Currently scheduled to finish construction in June 2020, the new Silver Line stations that will be opening at Dulles Airport and across parts of Loudoun County may take much longer than expected to arrive. Due to the highly complex nature of joining the Silver Line to the existing infrastructure in and around Dulles International Airport, the Metropolitan Washington Airports Authority have rejected the schedules put forward by bidding contractors, calling them “unrealistic.”

The Capital Rail Constructors (CRC), the collective building these new metro lines, submitted a report in September that included, “misleading and incorrect logic, violations of the contract schedule specification, and unrealistic assumptions, and therefore it lacks forecasting credibility.” At this point, it’s not clear whether or not the CRC has adjusted their own internal schedules to reflect these new doubts.

“We did have a hiccup there where WMATA train control engineering wanted to make sure they had all the documentation that they felt necessary before CRC was allowed to load its particular software … WMATA wanted to make sure that the new software would not have any deleterious effects on the existing train control system,” said Charles Stark, VP of the Metropolitan Washington Airports Authority.

The tension between Metro and the Airport Authority has become”rather substantial and escalated at this point,” according to Loudoun County Supervisor, Ron A. Meyer Jr. (R-Broad Run). “The Metro report… was… I wouldn’t say shocking, but it was a little bit eye-opening for me. Metro’s perspective seems relatively hardened, that they won’t accept anything but totally redoing what has been wronged. We need to be thinking a little bit more pragmatically, obviously demanding that the contractor right the wrongs, but at the same time not taking an absolutist position that we’re not willing to negotiate at all.

Loudoun County’s Director of the Department of Transportation and Capital Infrastructure, Joe Kroboth, said, “all I can say is, how we understand the completion of the rail project, and the information that we have communicated to our elected officials. What we have been communicating to our elected officials is that the actual date for revenue start of the system is still, at this point, a soft date depending on how quickly they resolve some of these issues. That would be anywhere from as early as Sept. 1, but through, say, December.

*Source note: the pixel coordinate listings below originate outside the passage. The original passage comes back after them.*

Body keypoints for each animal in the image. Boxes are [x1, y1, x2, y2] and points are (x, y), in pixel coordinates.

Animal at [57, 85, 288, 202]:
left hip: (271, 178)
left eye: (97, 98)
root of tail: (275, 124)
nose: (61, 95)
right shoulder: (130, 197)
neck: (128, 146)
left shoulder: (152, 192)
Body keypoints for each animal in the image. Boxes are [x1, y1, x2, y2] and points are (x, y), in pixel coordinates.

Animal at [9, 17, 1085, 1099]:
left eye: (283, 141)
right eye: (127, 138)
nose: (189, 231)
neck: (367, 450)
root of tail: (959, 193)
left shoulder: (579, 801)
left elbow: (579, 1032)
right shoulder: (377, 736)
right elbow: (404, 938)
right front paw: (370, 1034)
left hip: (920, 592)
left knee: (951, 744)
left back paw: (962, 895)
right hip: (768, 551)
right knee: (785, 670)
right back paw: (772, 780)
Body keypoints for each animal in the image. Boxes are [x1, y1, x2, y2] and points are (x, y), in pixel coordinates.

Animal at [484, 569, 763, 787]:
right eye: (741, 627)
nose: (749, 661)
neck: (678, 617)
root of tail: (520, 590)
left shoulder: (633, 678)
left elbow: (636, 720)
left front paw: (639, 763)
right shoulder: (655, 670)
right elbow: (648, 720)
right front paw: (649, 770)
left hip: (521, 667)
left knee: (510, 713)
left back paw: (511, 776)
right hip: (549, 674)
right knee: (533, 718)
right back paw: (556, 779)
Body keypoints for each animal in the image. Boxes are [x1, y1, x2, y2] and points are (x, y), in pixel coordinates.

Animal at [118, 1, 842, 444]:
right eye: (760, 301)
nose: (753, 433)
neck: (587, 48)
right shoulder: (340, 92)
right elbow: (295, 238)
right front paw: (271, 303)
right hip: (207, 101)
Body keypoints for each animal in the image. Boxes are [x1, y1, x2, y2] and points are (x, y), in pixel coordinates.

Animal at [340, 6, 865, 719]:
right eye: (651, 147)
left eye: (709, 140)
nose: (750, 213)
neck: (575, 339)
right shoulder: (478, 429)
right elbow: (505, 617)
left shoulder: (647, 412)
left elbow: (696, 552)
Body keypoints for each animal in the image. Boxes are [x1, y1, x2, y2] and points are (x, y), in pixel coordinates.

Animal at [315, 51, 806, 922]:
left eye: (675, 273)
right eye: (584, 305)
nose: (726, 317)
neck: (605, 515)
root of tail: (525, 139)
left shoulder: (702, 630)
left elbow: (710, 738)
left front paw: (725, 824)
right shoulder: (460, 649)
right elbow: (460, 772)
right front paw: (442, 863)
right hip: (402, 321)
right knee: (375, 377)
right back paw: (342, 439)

Tim Hemstreet, Loudoun County’s Administrator, said, “what is important that we pay attention to is, are they generally in the same ballpark? So on a project like this, are they generally within six months of each other, because it’s a five-year project. So if they’re within six months of each other, they should at some point come back together.”

Logistics issues with rock ballasts, cranes, and glass screen walls have all caused delays. Testing for the new metro line should wrap up around August 2020, with a very fluid expectation of opening to customers in late Fall 2020.